-- Supplied passage follows --
For the record, I found "Grease: You're the One That I Want," the reality-TV program that used an "American Idol" format to cast the leads of the new Broadway revival, to be shabby even by the genre's ignoble standards. The song selection was hideous, the camera crew captured the live performances with all the formal purity of blindfolded 8-year-olds swinging at a piñata, and the running commentary from "Grease" co-writer Jim Jacobs was equal parts fawning, lecherous, and tacky.
Also for the record, I only missed one episode of the entire run.
Now the winners of that show, Max Crumm and Laura Osnes, are taking the stage in Kathleen Marshall's rickety revival of the unkillable 1972 musical. Shepherding this new talent — two fresh-faced 21-year-olds who edged out older, more Central Casting-friendly contenders — appears to have monopolized the time of director/choreographer Ms. Marshall, who also judged the television contest alongside Mr. Jacobs. Ms. Marshall's revivals of musicals like "Two Gentlemen of Verona" and "The Pajama Game," while light on dazzling innovations, have traditionally shown unassailable professionalism, bright period choreography, and a firm grip on pacing. And her latest project, with its romance between the gang leader Danny Zuko (Mr. Crumm) and the good girl Sandy Dumbrowski (Ms. Osnes) bracketed by harmlessly "naughty" 1950s nostalgia, boasts a bland but structurally sound script by Mr. Jacobs and Warren Casey that doesn't need much in the way of coaxing.
-- Supplied passage concluded --
-- The data follows --
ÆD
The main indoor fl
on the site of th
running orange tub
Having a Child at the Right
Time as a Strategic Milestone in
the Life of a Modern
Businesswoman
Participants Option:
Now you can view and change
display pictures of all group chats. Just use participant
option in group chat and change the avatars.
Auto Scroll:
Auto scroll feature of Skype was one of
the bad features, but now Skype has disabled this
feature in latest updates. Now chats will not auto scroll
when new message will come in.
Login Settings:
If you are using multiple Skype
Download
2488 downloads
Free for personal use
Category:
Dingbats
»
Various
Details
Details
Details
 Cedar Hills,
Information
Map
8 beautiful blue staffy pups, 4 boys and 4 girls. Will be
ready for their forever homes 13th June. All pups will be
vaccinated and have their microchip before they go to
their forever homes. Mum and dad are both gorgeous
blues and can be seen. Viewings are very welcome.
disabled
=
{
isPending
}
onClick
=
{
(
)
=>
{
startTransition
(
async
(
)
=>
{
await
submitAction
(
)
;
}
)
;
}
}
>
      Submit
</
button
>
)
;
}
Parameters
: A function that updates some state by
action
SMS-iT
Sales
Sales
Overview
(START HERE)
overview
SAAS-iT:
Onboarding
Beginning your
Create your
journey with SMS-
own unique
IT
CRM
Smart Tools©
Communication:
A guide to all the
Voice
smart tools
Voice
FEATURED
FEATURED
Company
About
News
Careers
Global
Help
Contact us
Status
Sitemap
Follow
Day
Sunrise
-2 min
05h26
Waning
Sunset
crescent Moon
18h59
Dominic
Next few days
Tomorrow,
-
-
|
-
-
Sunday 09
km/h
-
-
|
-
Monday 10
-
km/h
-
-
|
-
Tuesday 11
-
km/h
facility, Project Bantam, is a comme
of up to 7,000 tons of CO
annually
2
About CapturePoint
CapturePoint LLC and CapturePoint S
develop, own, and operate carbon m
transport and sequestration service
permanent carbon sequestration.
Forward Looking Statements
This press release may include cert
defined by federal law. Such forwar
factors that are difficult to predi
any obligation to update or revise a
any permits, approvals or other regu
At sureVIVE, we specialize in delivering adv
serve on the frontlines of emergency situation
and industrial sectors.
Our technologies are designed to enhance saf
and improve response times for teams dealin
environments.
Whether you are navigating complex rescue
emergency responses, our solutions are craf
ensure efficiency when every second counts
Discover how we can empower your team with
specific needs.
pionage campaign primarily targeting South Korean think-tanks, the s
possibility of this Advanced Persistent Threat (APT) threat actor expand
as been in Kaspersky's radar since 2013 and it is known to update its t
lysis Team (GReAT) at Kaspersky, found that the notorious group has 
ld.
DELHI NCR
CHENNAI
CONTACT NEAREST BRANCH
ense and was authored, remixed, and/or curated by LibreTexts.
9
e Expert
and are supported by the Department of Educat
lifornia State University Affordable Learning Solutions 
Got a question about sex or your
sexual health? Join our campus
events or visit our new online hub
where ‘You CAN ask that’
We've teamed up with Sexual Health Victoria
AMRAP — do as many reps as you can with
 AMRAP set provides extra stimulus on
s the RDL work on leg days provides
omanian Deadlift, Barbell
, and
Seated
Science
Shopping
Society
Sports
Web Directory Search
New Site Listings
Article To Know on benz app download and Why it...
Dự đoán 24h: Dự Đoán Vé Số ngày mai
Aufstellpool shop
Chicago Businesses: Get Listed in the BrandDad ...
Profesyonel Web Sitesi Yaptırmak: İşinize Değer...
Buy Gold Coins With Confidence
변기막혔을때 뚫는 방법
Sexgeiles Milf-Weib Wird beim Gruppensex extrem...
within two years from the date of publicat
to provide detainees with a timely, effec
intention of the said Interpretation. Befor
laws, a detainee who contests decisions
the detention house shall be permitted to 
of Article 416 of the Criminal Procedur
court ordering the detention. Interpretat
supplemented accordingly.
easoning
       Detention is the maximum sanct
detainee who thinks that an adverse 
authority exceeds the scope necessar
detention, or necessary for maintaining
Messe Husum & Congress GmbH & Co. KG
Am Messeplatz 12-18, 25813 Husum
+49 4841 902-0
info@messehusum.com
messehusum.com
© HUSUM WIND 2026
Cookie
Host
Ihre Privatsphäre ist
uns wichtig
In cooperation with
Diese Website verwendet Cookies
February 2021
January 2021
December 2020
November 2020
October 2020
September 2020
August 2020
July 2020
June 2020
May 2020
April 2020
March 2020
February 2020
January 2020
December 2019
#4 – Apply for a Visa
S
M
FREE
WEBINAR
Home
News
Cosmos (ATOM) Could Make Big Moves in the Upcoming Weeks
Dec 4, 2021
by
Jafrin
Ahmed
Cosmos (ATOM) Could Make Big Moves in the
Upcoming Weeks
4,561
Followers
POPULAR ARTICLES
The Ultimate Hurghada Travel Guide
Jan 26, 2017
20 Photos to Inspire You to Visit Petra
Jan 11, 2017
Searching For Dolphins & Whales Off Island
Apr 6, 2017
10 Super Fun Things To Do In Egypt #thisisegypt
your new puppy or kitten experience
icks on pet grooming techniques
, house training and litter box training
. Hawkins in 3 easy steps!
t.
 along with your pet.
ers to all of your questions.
-- The data concluded --
- _Request_
Continue the review of the Broadway "Grease" revival, starting right after its last sentence.

- _Answer area_
But a few scenes in this "Grease," including a half-baked "Beauty School Dropout" and an embarrassing cheerleading bit, are directed so indifferently that they might as well not even have been directed. And a mandate to replicate the smash 1978 film adaptation has saddled her with virtually unstageable material like the melodically and lyrically inappropriate title song that opens the new production. ("We take the pressure and we throw away / Conventionality belongs to yesterday"?)
The overall impression, then, is of a 10-year class reunion at a performing arts high school, one where the seasoned alumni strut their stuff in the solo scenes, then take breathers during the group numbers. And as a bonus, the top male and female seniors at the school get to join in — as the leads, no less. (Yes, the age difference between the TV contest winners and their costars is that stark.)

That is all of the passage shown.